In drug development, there are certain terms that people throw around that signifies that they know something about a field they’re not an expert in. These are shorthands for asking, is that compound any good?

“What’s the p-value?” (buzzword for clinical data)

“Does it meet Lipinski’s Rule of Five?” (buzzword for medicinal chemistry)

“What’s the IC50?” (buzzword for in vitro physiochemical characterization)

Any term that serves as a surrogate to simplify a wide range of data into one number can be dangerous, but IC50 in particular is insidious.

IC50 is a measurement of how much drug it takes to inhibit a biological or chemical process by half. For example, if you have an inhibitor of a kinase (an enzyme that adds phosphate groups to proteins, often a target for cancer and other diseases), IC50 might be the concentration of your drug that blocks the kinase activity by 50%.

Often, people compare across drug candidates by talking about IC50. They will say things like “Wow, that compound has IC50 of 2 nanomolar. That’s a really tight binder, it is a good drug candidate.”
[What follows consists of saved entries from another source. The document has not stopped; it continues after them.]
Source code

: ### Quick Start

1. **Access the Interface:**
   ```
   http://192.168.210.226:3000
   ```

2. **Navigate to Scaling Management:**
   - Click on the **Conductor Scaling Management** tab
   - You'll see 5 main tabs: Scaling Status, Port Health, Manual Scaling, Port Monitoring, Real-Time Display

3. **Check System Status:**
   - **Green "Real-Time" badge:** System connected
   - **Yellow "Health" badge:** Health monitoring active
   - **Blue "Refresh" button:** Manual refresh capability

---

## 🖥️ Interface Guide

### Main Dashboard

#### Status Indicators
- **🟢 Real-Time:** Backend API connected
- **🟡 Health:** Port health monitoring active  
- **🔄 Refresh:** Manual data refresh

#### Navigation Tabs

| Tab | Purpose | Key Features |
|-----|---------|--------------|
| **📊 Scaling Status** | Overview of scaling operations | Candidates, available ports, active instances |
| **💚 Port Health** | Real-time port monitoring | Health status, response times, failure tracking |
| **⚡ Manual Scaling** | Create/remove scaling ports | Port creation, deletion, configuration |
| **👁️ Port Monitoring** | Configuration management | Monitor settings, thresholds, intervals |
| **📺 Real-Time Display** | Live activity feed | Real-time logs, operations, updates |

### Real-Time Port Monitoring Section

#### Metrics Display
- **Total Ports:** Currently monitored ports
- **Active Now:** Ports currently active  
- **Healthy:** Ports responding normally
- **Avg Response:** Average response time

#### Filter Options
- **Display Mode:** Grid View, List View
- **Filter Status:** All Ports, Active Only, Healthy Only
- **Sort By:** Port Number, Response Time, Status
Apart from the fact that IC50 are a logarithmic value, there is a terrible pitfall in using IC50. The IC50 varies wildly depending on the conditions under which it’s measured. Specifically, the concentration of the natural ligand has a profound influence on the IC50 value. For example, in the case of the kinase, if you raise the concentration the protein that’s being phosphorylated by the kinase, then IC50 will go up. You can make any molecule have nanomolar IC50 if you use very low concentrations of the natural ligand. Here is a good slide presentation on why.

It makes sense, right? The drug is competing against the natural ligand for the binding site, so of course IC50 will be higher if the competing ligand concentration is higher.

So, IC50 means nothing without the context. It is not the same as affinity, or Ki, or any one of a number of properties we might associate with how good a molecule is. In fact, it is a often-misleading term that we should avoid using.